# WHAT IS EXPECTED:
Nothing outside the stretch is wanted. Repeat exactly the lines of the listing below from the one that contains "ly for College-related" through the one that contains "your event has", both ends included.

# RECORDS SUPPLIED:
******
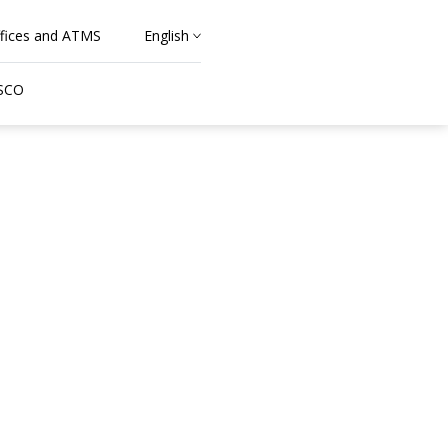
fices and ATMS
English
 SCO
******
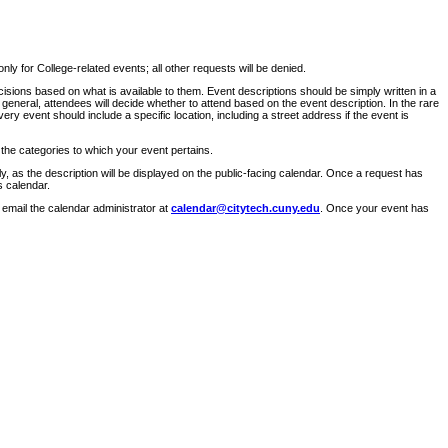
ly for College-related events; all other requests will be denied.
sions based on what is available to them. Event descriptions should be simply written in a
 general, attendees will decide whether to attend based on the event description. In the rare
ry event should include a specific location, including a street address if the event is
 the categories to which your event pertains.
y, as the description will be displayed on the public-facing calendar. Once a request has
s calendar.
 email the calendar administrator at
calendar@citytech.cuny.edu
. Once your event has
******
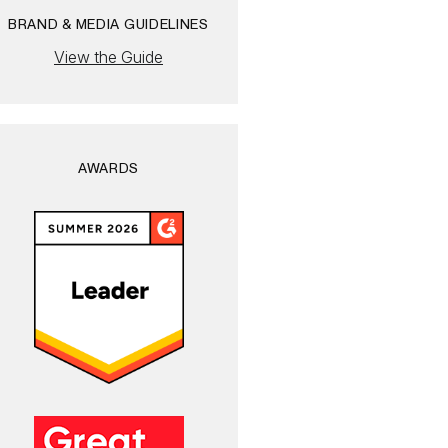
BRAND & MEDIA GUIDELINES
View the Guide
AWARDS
******
# ANSWER TO THIS EXERCISE:
ly for College-related events; all other requests will be denied.
sions based on what is available to them. Event descriptions should be simply written in a
 general, attendees will decide whether to attend based on the event description. In the rare
ry event should include a specific location, including a street address if the event is
 the categories to which your event pertains.
y, as the description will be displayed on the public-facing calendar. Once a request has
s calendar.
 email the calendar administrator at
calendar@citytech.cuny.edu
. Once your event has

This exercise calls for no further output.